Text provided:

__________________________________________________

Allergan’s stock dropped 20 percent in overnight trading after the Treasury announced its new rules, according to a letter after the deal collapsed from the hedge fund Ramius to its investors. The letter, which was reviewed by The New York Times, said, “We regret this setback, and ask for your patience as we follow our discipline to attempt to earn back lost value in a prudent fashion.” Ramius was already down 2.91 percent for March before the deal was scuttled, after being up 4.37 percent in February, the letter said.
But the pain did not end there.
Soon thereafter, even more mergers seemed doomed, especially because at least two companies have made overtures to kill transactions in cases of buyer’s remorse.
Energy Transfer Equity, a Dallas-based pipeline operator that initially had to coax a majority of the Williams Companies board to agree to its $38 billion offer in September, was frantically searching for a way out of the deal by springtime. Things started to look shaky when Williams Companies sued Energy Transfer and its chairman, Kelcy Warren, in mid-April, claiming he had breached the merger agreement. Then Mr. Warren said several times during the company’s earnings conference call last week that the deal “can’t close” because of a complicated tax opinion. Williams firmly believes it can.
Investors overwhelmingly think the deal, as it was agreed on seven months ago, is doomed. Of about 150 fund managers surveyed by Evercore ISI, 84 percent do not expect the deal to close in its current form.
Then there is the drug maker Abbott’s $5.8 billion acquisition of Alere, which makes medical diagnostics tests. At the end of April, less than three months after their deal was announced, Alere put out a statement saying that Abbott was trying to terminate their agreement but that Alere had denied the request.
In both cases, lawyers said the merger agreements were impenetrable. Based on all publicly available information, neither Energy Transfer nor Abbott has a clear way out of its deal. Yet the market is treating these situations as if they are practically doomed, a change that can dent arbs’ returns, at least in the short run.

__________________________________________________

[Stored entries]

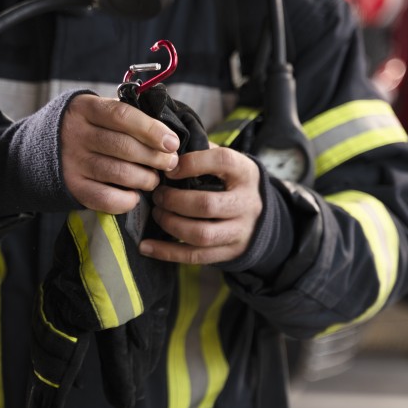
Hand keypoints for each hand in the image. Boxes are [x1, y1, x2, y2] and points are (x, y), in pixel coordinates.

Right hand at [61, 94, 179, 213]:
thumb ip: (128, 117)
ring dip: (146, 179)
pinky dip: (127, 200)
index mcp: (85, 108)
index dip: (152, 129)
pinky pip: (106, 198)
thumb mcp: (98, 111)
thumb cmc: (87, 128)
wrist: (44, 149)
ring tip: (154, 179)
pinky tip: (134, 195)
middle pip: (124, 147)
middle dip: (155, 157)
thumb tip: (167, 136)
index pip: (123, 115)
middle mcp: (76, 134)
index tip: (172, 143)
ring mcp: (72, 162)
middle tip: (170, 163)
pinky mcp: (73, 187)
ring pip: (119, 173)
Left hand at [139, 145, 262, 263]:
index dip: (193, 163)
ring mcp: (240, 231)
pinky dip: (167, 252)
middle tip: (158, 195)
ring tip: (157, 214)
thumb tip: (165, 151)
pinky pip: (195, 256)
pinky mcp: (230, 252)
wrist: (261, 216)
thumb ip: (201, 153)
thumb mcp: (226, 164)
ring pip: (201, 234)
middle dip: (175, 201)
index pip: (222, 161)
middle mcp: (247, 203)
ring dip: (171, 225)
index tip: (169, 169)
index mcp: (245, 173)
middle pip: (207, 204)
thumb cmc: (231, 182)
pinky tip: (147, 246)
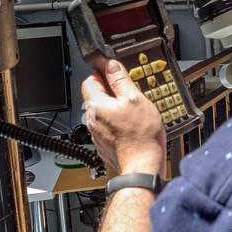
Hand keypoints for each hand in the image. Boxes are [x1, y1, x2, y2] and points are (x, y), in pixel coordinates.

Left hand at [81, 57, 166, 175]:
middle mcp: (92, 120)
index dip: (103, 74)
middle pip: (96, 97)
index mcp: (96, 105)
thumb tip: (111, 65)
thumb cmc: (140, 136)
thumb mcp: (135, 99)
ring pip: (104, 112)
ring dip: (116, 109)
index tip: (116, 75)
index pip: (90, 80)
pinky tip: (132, 127)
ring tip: (133, 113)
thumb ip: (120, 80)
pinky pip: (108, 127)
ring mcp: (97, 134)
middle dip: (112, 93)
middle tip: (130, 95)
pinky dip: (118, 124)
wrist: (142, 166)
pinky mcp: (105, 144)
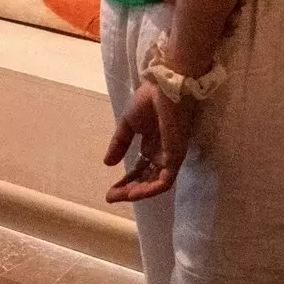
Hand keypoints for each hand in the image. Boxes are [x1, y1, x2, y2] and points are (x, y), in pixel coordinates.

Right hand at [104, 79, 198, 203]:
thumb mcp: (128, 123)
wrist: (164, 87)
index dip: (126, 181)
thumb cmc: (149, 100)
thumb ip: (119, 143)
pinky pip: (164, 181)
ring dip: (137, 193)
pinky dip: (149, 190)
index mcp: (153, 144)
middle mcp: (162, 153)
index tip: (110, 191)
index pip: (140, 169)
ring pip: (155, 184)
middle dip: (129, 190)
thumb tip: (107, 163)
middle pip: (146, 179)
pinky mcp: (176, 157)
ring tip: (119, 196)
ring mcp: (170, 156)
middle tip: (111, 196)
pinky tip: (132, 192)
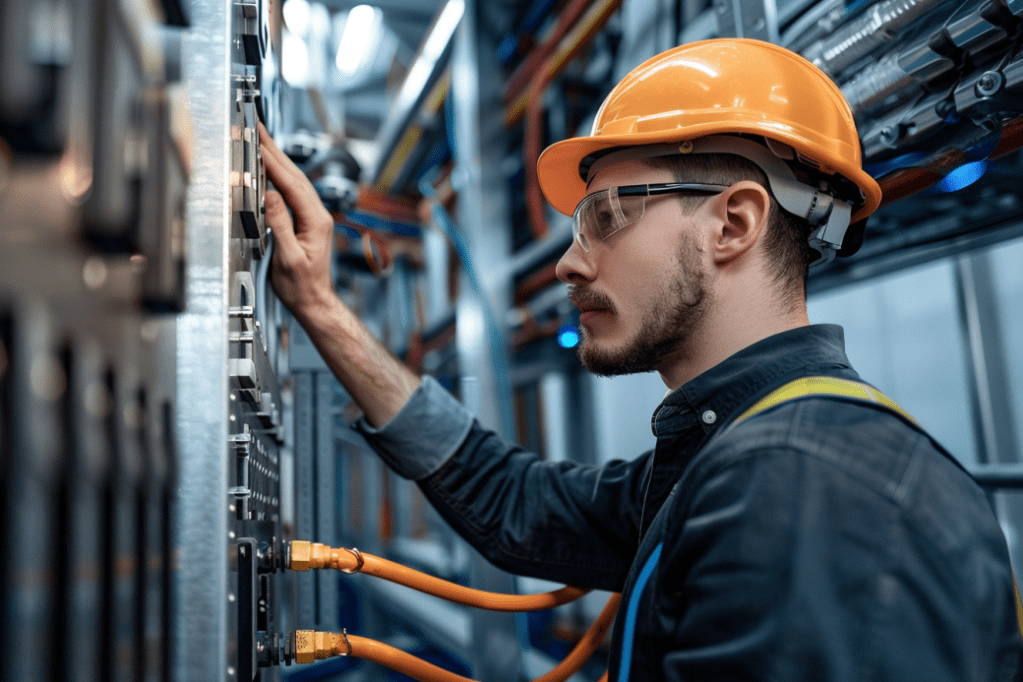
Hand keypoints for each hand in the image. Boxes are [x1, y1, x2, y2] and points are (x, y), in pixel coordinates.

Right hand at [258, 123, 335, 318]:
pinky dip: (280, 175)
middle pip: (295, 175)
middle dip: (275, 150)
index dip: (273, 161)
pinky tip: (271, 168)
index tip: (259, 141)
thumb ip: (280, 226)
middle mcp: (319, 215)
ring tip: (262, 139)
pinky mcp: (307, 221)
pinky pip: (293, 191)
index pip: (292, 184)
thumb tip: (271, 196)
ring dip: (278, 158)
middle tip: (258, 127)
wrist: (314, 302)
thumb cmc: (301, 287)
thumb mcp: (287, 258)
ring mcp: (314, 217)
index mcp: (316, 221)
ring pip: (295, 180)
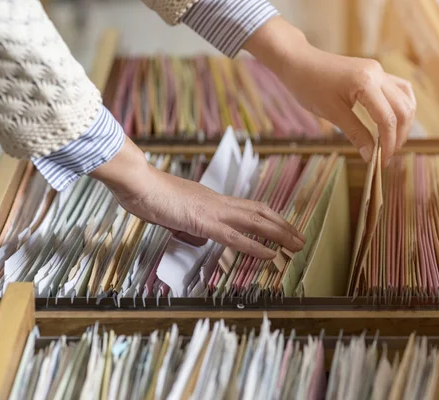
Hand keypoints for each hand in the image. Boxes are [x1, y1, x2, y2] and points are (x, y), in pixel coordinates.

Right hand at [90, 137, 304, 259]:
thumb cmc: (149, 194)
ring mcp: (213, 211)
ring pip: (256, 223)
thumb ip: (187, 222)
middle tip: (301, 237)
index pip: (248, 208)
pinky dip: (256, 247)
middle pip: (260, 212)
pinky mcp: (203, 222)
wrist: (137, 182)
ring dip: (280, 234)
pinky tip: (270, 255)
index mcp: (212, 200)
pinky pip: (235, 237)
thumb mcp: (173, 211)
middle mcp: (218, 202)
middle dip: (283, 225)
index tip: (283, 227)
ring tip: (297, 245)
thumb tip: (195, 234)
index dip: (269, 218)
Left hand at [244, 17, 416, 166]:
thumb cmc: (309, 86)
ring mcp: (378, 70)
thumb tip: (370, 156)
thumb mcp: (332, 113)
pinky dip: (399, 106)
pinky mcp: (375, 71)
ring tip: (393, 140)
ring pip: (405, 98)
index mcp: (366, 83)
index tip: (382, 162)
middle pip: (403, 109)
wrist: (299, 62)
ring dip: (403, 121)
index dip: (388, 143)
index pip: (387, 119)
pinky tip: (394, 120)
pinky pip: (398, 88)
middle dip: (399, 135)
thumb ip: (355, 133)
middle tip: (387, 154)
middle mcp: (378, 73)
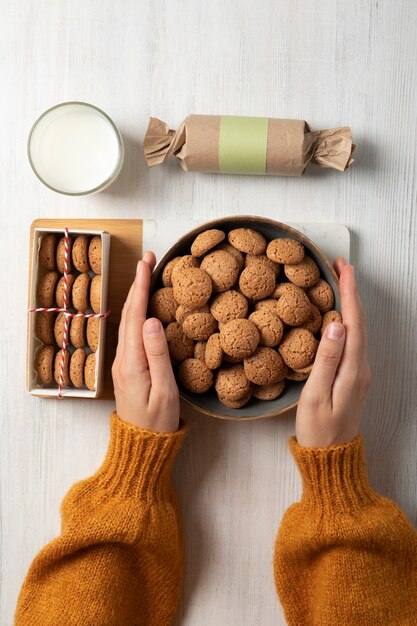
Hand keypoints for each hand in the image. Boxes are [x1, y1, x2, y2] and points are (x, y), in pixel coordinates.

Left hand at [111, 251, 179, 432]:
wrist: (141, 446)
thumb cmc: (157, 422)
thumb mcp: (165, 390)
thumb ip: (158, 355)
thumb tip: (152, 320)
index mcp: (131, 361)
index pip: (136, 315)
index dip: (141, 287)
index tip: (146, 263)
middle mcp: (123, 359)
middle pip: (129, 313)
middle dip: (138, 284)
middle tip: (149, 259)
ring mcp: (123, 363)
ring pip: (130, 321)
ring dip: (137, 296)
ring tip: (147, 275)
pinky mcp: (128, 368)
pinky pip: (132, 332)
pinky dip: (138, 312)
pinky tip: (145, 307)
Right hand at [295, 258, 371, 446]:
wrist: (331, 456)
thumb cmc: (318, 429)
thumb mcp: (315, 395)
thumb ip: (326, 359)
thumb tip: (336, 325)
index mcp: (353, 369)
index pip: (353, 322)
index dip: (349, 293)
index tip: (344, 268)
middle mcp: (361, 367)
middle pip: (359, 322)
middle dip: (351, 291)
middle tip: (339, 267)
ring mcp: (359, 372)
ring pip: (358, 330)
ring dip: (350, 304)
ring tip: (339, 283)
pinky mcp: (353, 377)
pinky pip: (354, 340)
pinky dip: (348, 320)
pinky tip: (338, 315)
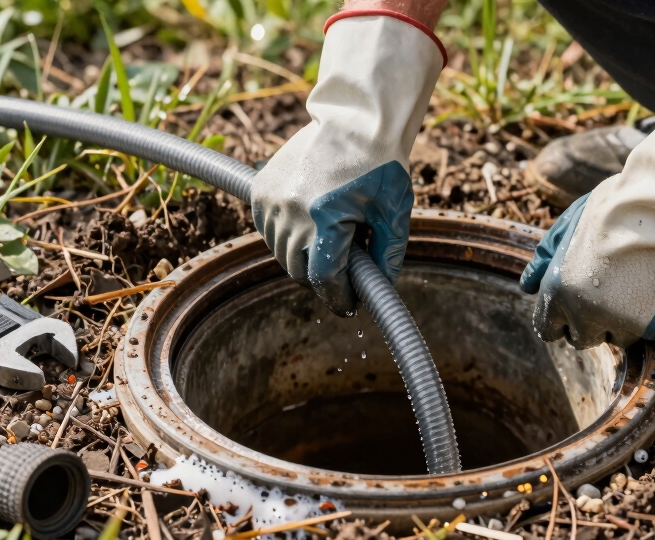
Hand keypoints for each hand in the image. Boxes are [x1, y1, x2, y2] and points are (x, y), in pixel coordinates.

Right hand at [250, 12, 444, 314]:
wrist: (355, 121)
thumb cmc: (380, 165)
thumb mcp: (393, 213)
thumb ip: (387, 256)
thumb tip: (378, 289)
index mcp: (325, 220)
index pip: (324, 279)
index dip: (339, 297)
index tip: (349, 304)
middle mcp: (291, 212)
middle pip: (299, 270)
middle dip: (322, 278)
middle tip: (344, 275)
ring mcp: (272, 200)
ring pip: (282, 253)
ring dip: (303, 258)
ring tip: (331, 243)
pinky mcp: (262, 189)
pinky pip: (269, 230)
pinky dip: (286, 236)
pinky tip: (309, 226)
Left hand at [521, 80, 654, 348]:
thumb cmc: (612, 210)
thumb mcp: (566, 228)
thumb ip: (544, 260)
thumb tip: (527, 286)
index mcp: (558, 293)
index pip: (549, 328)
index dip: (559, 317)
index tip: (572, 306)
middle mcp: (585, 315)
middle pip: (582, 337)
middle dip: (588, 321)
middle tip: (606, 291)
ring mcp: (621, 324)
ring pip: (616, 336)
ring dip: (620, 319)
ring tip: (634, 283)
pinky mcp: (654, 327)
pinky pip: (647, 333)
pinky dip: (649, 316)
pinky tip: (654, 287)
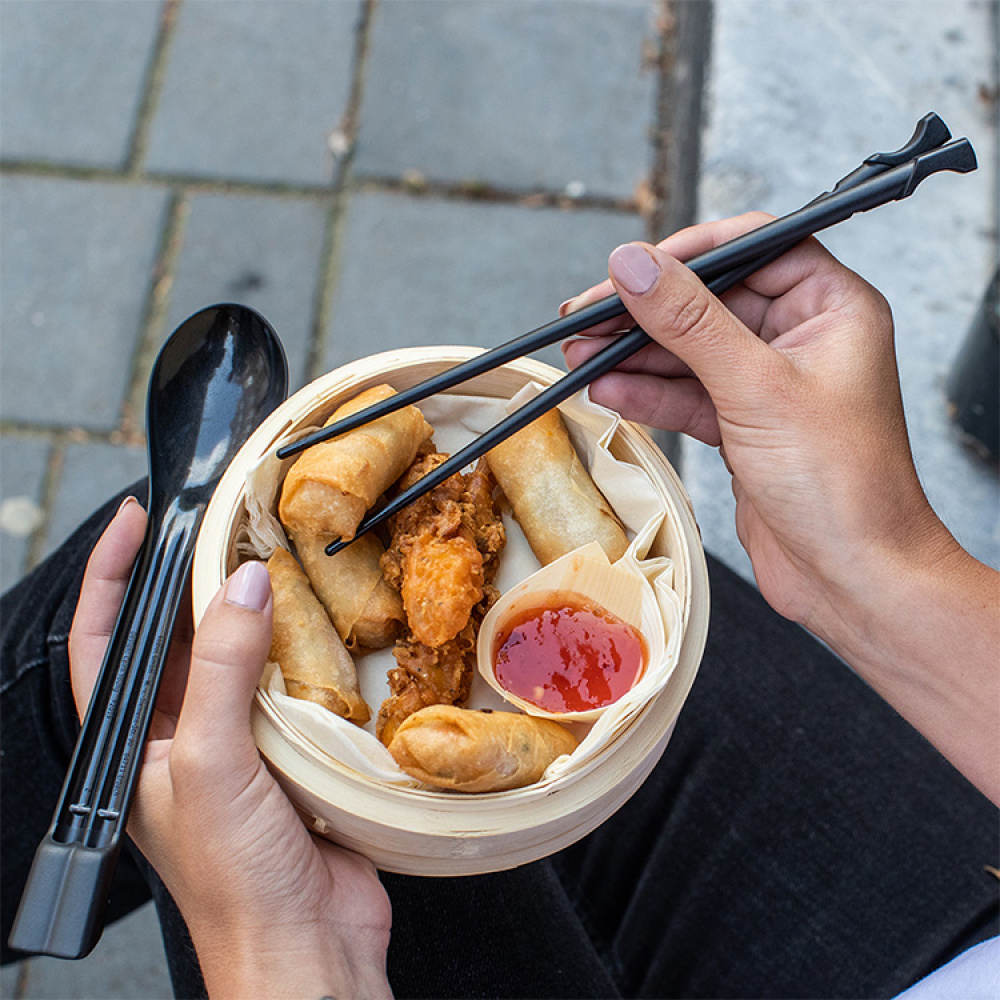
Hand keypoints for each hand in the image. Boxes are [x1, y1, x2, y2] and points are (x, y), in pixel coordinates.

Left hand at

__________________________________________________

Assignment 1: Condense the paragraph of the merger article that begins "Energy Transfer Equity, a Dallas-based pipeline operator" into a bulleted list, keeping its main facts.
Assignment 2: Translate this sentence from the merger article into Spanish: "Investors overwhelmingly think the deal, as it was agreed on seven months ago, is doomed."
Assignment 3: Write what comes next in the merger article, picking up after its final sentence.
The records were drawn from a separate source.

Written answer 1:
- Energy Transfer Equity, a Dallas-based pipeline operator, made a $38 billion offer for the Williams Companies in September and initially had to coax a majority of the Williams board to agree.
- By springtime, Energy Transfer was frantically searching for a way out of the deal.
- In mid-April, Williams sued Energy Transfer and its chairman, Kelcy Warren, claiming he had breached the merger agreement.
- On the company's earnings call last week, Mr. Warren said several times that the deal "can't close" because of a complicated tax opinion.
- Williams firmly believes the deal can close.

Written answer 2: Los inversores creen de manera abrumadora que el acuerdo, tal como se pactó hace siete meses, está condenado al fracaso.

Written answer 3:
Taking a cue from these troubled deals, some investment funds that do merger arbitrage trading are working with lawyers to pore over agreements to make sure they are placing trades on deals that are not likely to come apart.
A more predictable end befell two deals that spent at least a year each under regulatory review.
Halliburton agreed to acquire Baker Hughes in November 2014 for $35 billion. After an excruciatingly long regulatory review process, the Justice Department sued to block the deal in April. The two companies decided to terminate it on May 1.
On Tuesday, Staples and Office Depot called it quits on their own $6.3 billion merger attempt after a federal judge blocked the deal. As was the case in the oil patch, these two retailers were halted from combining because in doing so, they would, in the judge’s words, “substantially impair” competition.
A riskier environment for arbs also opens up an opportunity for greater returns. As the market becomes more skeptical about pending deals, arbitrage traders could make a bigger return on deals that do close. After the Treasury’s new rules, the market became more uncertain about the Irish drug maker Shire’s $31 billion acquisition of Baxalta. Even though the deal is set to close in less than a month, traders that buy in now could receive a decent return.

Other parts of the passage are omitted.